We had a financial crisis in 2008. Historically, it takes a long time to recover from financial crises. This one has proven to be no exception, for most Americans. Yes, Wall Street is booming. Yes, the economy has been growing for a while now. But wages have been flat.
Greg Sargent has a piece up that argues that the Democrats' failure to articulate a vision of how ordinary Americans will begin to feel some of the fruits of this recovery is a major factor in last night's red tide.
Follow me over the macaroni for more.
One interesting point that Sargent makes, citing a piece by John Judis at the New Republic, is that turnout increased with some core Democratic constituencies. The efforts at voter registration and GOTV payed real dividends, but it wasn't enough because Democrats failed to get enough persuadable voters:
Democrats underperformed so badly among older voters and blue collar whites that it became impossible to make up that lost ground. This wasn’t just a turnout problem; it was a persuasion problem, too.

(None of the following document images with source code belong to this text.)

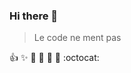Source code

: ### Hi there 👋

> Le code ne ment pas

:+1: 
:sparkles: 
:camel: 
:tada: 
:rocket: 
:metal: 
:octocat:

<!--
**Pierrooooo/Pierrooooo** is a ✨ _special_ ✨ repository because its `README.md` (this file) appears on your GitHub profile.

Here are some ideas to get you started:

- 🔭 I’m currently working on ...
- 🌱 I’m currently learning ...
- 👯 I’m looking to collaborate on ...
- 🤔 I’m looking for help with ...
- 💬 Ask me about ...
- 📫 How to reach me: ...
- 😄 Pronouns: ...
- ⚡ Fun fact: ...
-->

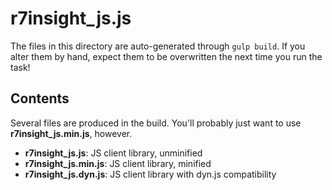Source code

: r7insight_js.js
=====

The files in this directory are auto-generated through `gulp build`. If you alter them by hand, expect them to be overwritten the next time you run the task!

Contents
--------

Several files are produced in the build. You'll probably just want to use __r7insight_js.min.js__, however.

* __r7insight_js.js__: JS client library, unminified
* __r7insight_js.min.js__: JS client library, minified
* __r7insight_js.dyn.js__: JS client library with dyn.js compatibility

Democrats failed to persuade working-class whites that the recovery gravy train was coming for them. There was not a strong, clear economic vision. Raising the minimum wage and pay equity are popular, but they don't amount to a vision.
According to Democratic pollsters Sargent spoke to:
...this [underperformance with older voters and blue collar whites] was above all the result of a failure to connect with these voters’ economic concerns. At the root of these concerns, Mellman says, are stagnating wages and the failure of the recovery’s gains to achieve wider, more equitable distribution. Democrats campaigned on a range of economic issues — the minimum wage, pay equity, student loan affordability, expanded pre-kindergarten education — but these didn’t cut through people’s economic anxieties, because they didn’t believe government can successfully address them.
With voters not being able to feel the change in their bottom line, and not hearing a persuasive case that the recovery is coming to them and to the people they know, they voted for change.
To me, this is persuasive. Two points: First, Hillary supporters should find that this deficit with working-class whites and older voters supports their cause, as I think she will be able to connect with these demographics. For the Warren hopefuls, this underscores the need for someone who is good at talking about kitchen-table issues and articulating a vision for making things better for American families.